> Source passage:
»»

Oedipus the King Analysis
Sophocles is one of the most famous playwrights in Ancient Greek history. One of his plays, The Three Theban Plays, is known as Oedipus the King. In Sophocles’ play the conflict between fate and free will can be analyzed. In Oedipus the King, Oedipus’ fate is to murder his father and sleep with his mother. This belief of predetermined fate is designed for the gods to hold and no man can defy the gods without consequences. In Sophocles’ play, many events can be disputed if they were fated by Oedipus or the Gods.
In the Ancient times of Greece, fate was determined by the Three Greek Goddesses of Destiny and Fate; they were known as the “Morai.” They strung each person’s fate together with such thick magical yarn nothing can alter or change fate regardless of a person’s free will (Morai). The story is told that one goddess would unravel the magic yarn, the second goddess would determine the length, and the third would make the final cut. Under no circumstances are fates to be altered according to the goddess’ powers (Godchecker). From this story comes the actions of Oedipus, and his beliefs of this own fate.

««

> Tasks to perform:
a - According to the Oedipus the King analysis, why could no person's free will change the fate the Morai set?
b - In the Oedipus the King analysis, what did the third goddess of fate do with the magic yarn?
c - Extend the Oedipus the King analysis, picking up after its last sentence.

> Dataset entries:
»»

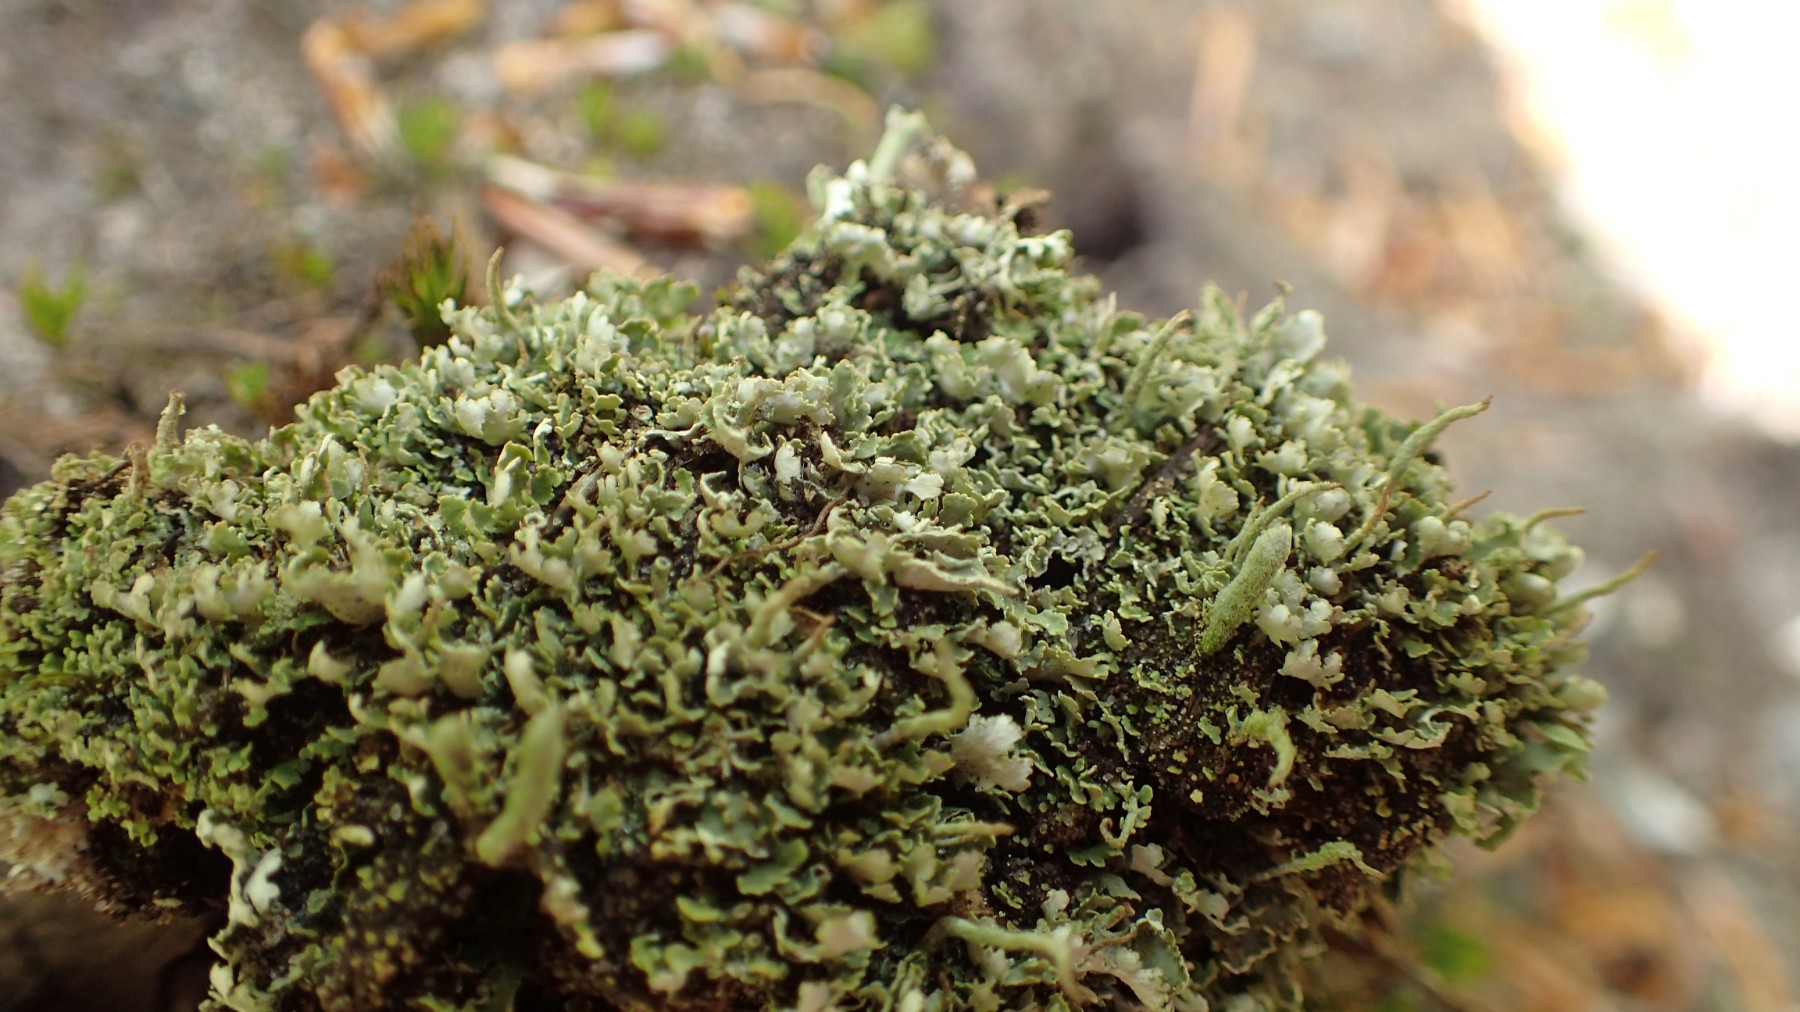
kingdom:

««
»»

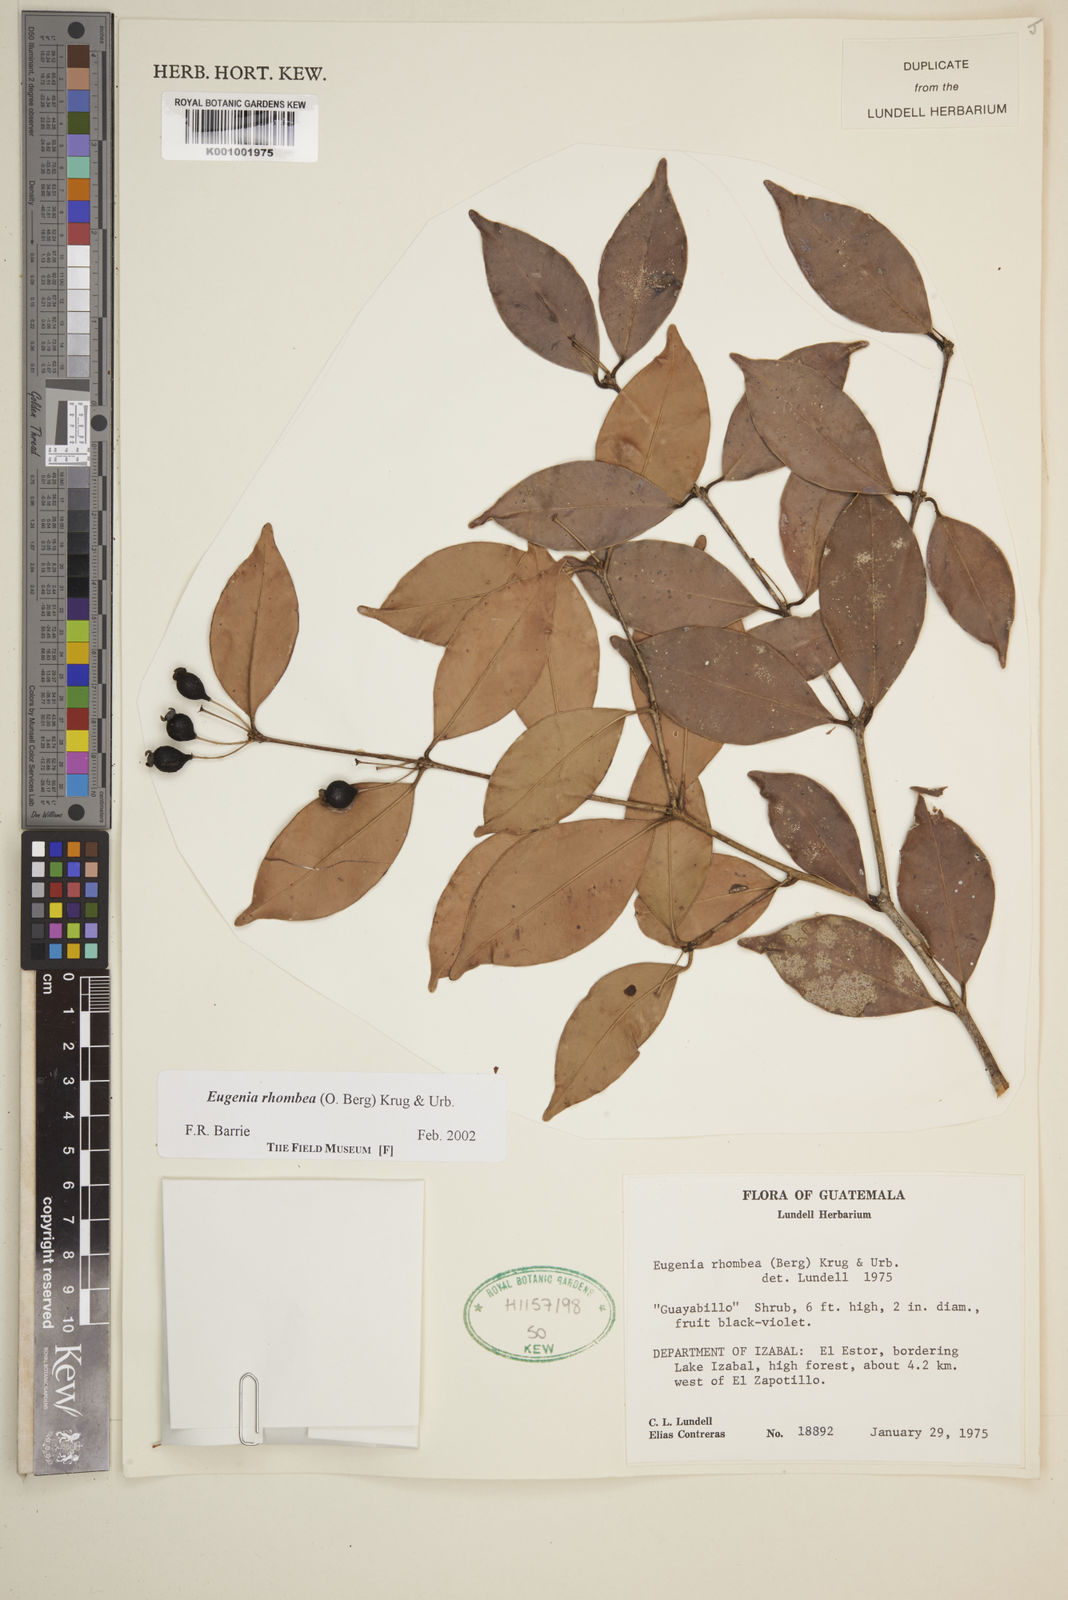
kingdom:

««

> Answers in order:
a - The Morai strung each person's fate together with such thick magical yarn that nothing could alter or change it, whatever the person's free will.

b - She made the final cut.

c -
In Oedipus the King, Oedipus tirelessly searches for King Laius’ murderer. In this quest for knowledge he eventually determines the true events which occurred. This quest for knowledge shows the reader that it is indeed Oedipus who was acting on free will to continue searching for his killer (Sophocles 54). The god’s have no effect on a persons decision to act (Godchecker). There purpose is to control fate as it is written regardless of human desire to change their destiny (Morai). If Oedipus had left the search alone like the people had, the discovery of his death would not have sent Oedipus to his doom.
In another scene, Oedipus sends Creon to the oracle of Delphi in order to discover the true meaning of Laius’ murder (Sophocles 1321- 1325). This action is again free willed and signifies his desire for knowledge. The news...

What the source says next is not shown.